━━━ Document extract ━━━
6 - Mark 3:28.—The words τοῖς υἱοῖς τῶν ἀνθρώπων precede τὰ ἁμαρτήματα in the best Codd.; and so they are placed in Griesbach, Lachmann, Tischendorf. B, D, G, Lachmann, and Tischendorf read ὅσα, instead of ὅσας.
7 - Mark 3:29.—The reading ἔνοχός ἐστιν αἰωνίου ἁμαρτήματος, according to B, L, Δ., and others, is accepted by Griesbach, Lachmann, and Tischendorf. The readings κρίσεως and κολάσεως seem to have been explanatory paraphrases of this strong and pregnant expression.
8 - Mark 3:32.—“His mother and His brethren” is the reading of B, C, D, G, Versions, Griesbach, Scholz, Lachmann; better established than the order in the Recepta, “His brethren and His mother,” which is also adopted by Fritzsche and Tischendorf. Meyer holds to this last, thinking that the mother was afterwards put first on account of her rank, and in conformity with the parallels in Matthew and Luke. It may have been the purpose to make the mother less prominent, in a case of seeming error. An additional clause, καὶ αἱ ἀδελφαί σου, has A, D, E, &c, for it; B, C, L, and many Versions against it. Griesbach, Lachmann, Tischendorf accept it; so also De Wette and Meyer. We think the omission harder to account for than the insertion would be,—which probably had reference to Mark 6:3.
9 - Mark 3:33.—B, C, L, Versions, Lachmann, and Meyer read καὶ οἱ, instead of οἱ.
10 - Mark 3:35.—The μου after ἀδελφή is omitted by Lachmann and Tischendorf, following preponderating authorities.
11 - Namely, that he was in league with the demons.—Ed.
━━━
> [What to do]
A. According to the textual notes on Mark 3, why does Meyer keep the order "His brethren and His mother"? Answer in one to three sentences.
B. From the textual notes on Mark 3, copy out the stretch from "9 - Mark 3:33.—B, C, L, Versions, Lachmann, and" through "with the demons.—Ed." word for word.
Rely only on the text above.
━━━ Available data ━━━
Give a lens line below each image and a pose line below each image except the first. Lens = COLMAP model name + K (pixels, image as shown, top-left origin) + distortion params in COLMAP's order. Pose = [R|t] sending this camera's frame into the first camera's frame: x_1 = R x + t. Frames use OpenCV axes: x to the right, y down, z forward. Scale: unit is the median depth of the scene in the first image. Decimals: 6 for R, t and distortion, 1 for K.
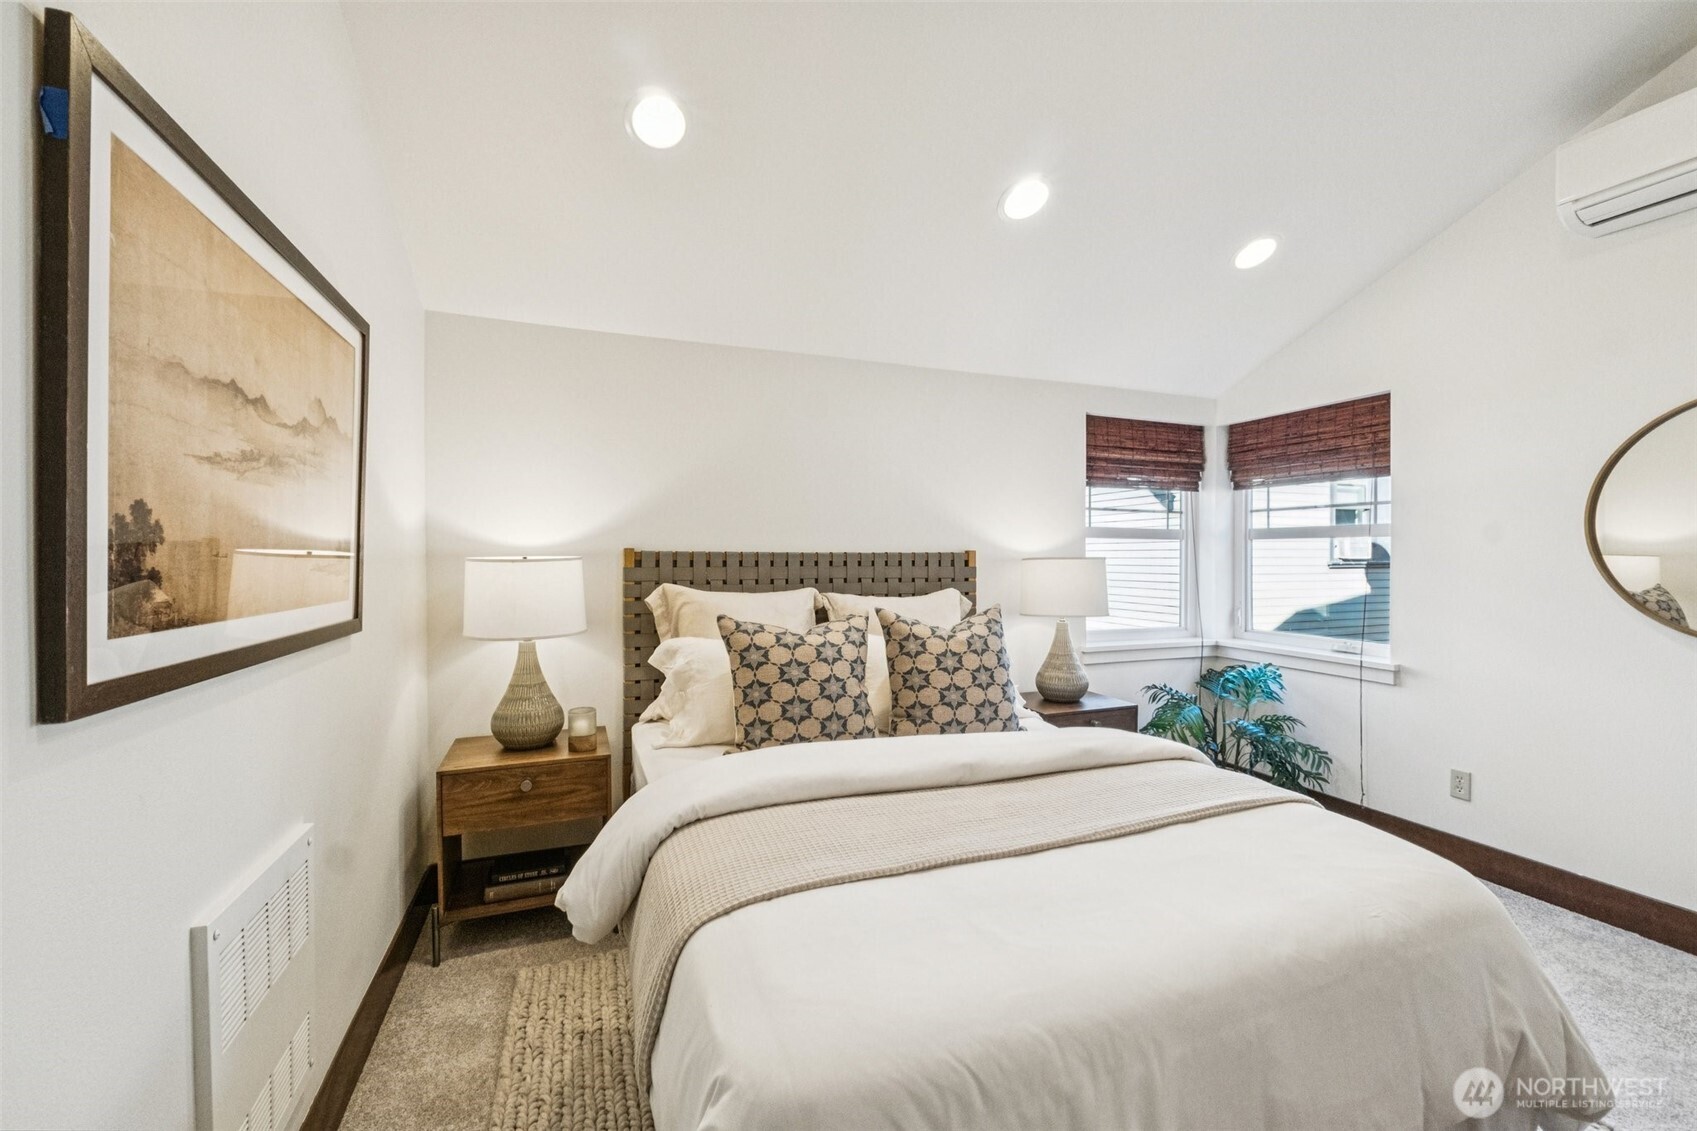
━━━
> [Task results]
A. Meyer thinks the mother was put first only later, because of her rank. He also thinks the change was made to match the parallel passages in Matthew and Luke.

B.
9 - Mark 3:33.—B, C, L, Versions, Lachmann, and Meyer read καὶ οἱ, instead of οἱ.
10 - Mark 3:35.—The μου after ἀδελφή is omitted by Lachmann and Tischendorf, following preponderating authorities.
11 - Namely, that he was in league with the demons.—Ed.